- _Action item_
From the line below that contains "the restart button." to the line that contains "self-checking their submission.", repeat every line exactly, both ends included, and nothing else.

*** Raw data Section Begins ***

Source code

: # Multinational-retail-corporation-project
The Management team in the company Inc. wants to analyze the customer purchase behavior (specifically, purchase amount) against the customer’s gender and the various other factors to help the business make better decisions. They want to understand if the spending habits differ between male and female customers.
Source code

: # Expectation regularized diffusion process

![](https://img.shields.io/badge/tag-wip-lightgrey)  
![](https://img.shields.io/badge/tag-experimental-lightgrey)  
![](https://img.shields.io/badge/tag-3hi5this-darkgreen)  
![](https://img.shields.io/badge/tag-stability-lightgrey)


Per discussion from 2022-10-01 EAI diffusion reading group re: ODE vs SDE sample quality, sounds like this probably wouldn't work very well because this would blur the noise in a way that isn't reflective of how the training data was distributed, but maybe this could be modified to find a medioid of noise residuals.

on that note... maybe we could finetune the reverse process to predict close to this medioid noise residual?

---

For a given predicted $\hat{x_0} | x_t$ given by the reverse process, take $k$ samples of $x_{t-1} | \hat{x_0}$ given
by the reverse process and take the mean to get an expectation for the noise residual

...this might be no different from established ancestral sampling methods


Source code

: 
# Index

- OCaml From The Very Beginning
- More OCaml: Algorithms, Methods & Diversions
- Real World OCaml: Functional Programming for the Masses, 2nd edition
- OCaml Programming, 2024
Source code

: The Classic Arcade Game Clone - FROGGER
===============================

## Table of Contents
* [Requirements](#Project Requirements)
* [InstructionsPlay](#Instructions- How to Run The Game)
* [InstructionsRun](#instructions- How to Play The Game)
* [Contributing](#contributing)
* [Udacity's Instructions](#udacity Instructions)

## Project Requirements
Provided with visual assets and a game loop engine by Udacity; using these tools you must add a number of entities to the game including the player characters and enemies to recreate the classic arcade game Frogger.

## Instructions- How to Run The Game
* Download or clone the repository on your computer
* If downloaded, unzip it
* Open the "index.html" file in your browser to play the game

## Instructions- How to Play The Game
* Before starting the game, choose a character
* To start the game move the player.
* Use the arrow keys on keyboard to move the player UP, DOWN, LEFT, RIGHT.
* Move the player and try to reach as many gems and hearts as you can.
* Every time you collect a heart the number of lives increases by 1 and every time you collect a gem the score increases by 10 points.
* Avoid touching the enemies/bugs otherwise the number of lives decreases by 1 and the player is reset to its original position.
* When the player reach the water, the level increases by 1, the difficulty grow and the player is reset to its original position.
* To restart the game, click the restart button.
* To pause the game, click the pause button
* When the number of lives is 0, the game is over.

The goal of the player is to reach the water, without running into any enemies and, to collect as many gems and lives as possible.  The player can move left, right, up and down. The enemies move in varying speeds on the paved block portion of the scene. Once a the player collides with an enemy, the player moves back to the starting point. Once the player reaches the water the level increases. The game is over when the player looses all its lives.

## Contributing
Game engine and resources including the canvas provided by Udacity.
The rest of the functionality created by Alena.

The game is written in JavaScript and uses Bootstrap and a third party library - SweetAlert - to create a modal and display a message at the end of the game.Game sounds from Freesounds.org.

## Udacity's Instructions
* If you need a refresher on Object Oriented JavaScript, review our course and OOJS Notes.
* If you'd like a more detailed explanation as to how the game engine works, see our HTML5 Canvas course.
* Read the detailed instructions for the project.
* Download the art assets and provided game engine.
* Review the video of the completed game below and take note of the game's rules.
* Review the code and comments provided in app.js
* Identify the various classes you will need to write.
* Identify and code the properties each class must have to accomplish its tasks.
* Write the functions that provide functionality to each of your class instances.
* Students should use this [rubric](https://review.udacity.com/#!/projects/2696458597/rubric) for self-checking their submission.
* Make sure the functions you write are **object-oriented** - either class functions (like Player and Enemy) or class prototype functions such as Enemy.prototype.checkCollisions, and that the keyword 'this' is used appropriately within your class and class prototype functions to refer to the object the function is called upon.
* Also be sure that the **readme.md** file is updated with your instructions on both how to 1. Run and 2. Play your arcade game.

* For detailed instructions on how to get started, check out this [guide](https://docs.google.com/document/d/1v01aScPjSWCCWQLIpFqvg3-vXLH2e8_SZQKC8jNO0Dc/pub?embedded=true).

*** Raw data Section Ends ***

- _Reply_
* To restart the game, click the restart button.
* To pause the game, click the pause button
* When the number of lives is 0, the game is over.

The goal of the player is to reach the water, without running into any enemies and, to collect as many gems and lives as possible.  The player can move left, right, up and down. The enemies move in varying speeds on the paved block portion of the scene. Once a the player collides with an enemy, the player moves back to the starting point. Once the player reaches the water the level increases. The game is over when the player looses all its lives.

## Contributing
Game engine and resources including the canvas provided by Udacity.
The rest of the functionality created by Alena.

The game is written in JavaScript and uses Bootstrap and a third party library - SweetAlert - to create a modal and display a message at the end of the game.Game sounds from Freesounds.org.

## Udacity's Instructions
* If you need a refresher on Object Oriented JavaScript, review our course and OOJS Notes.
* If you'd like a more detailed explanation as to how the game engine works, see our HTML5 Canvas course.
* Read the detailed instructions for the project.
* Download the art assets and provided game engine.
* Review the video of the completed game below and take note of the game's rules.
* Review the code and comments provided in app.js
* Identify the various classes you will need to write.
* Identify and code the properties each class must have to accomplish its tasks.
* Write the functions that provide functionality to each of your class instances.
* Students should use this [rubric](https://review.udacity.com/#!/projects/2696458597/rubric) for self-checking their submission.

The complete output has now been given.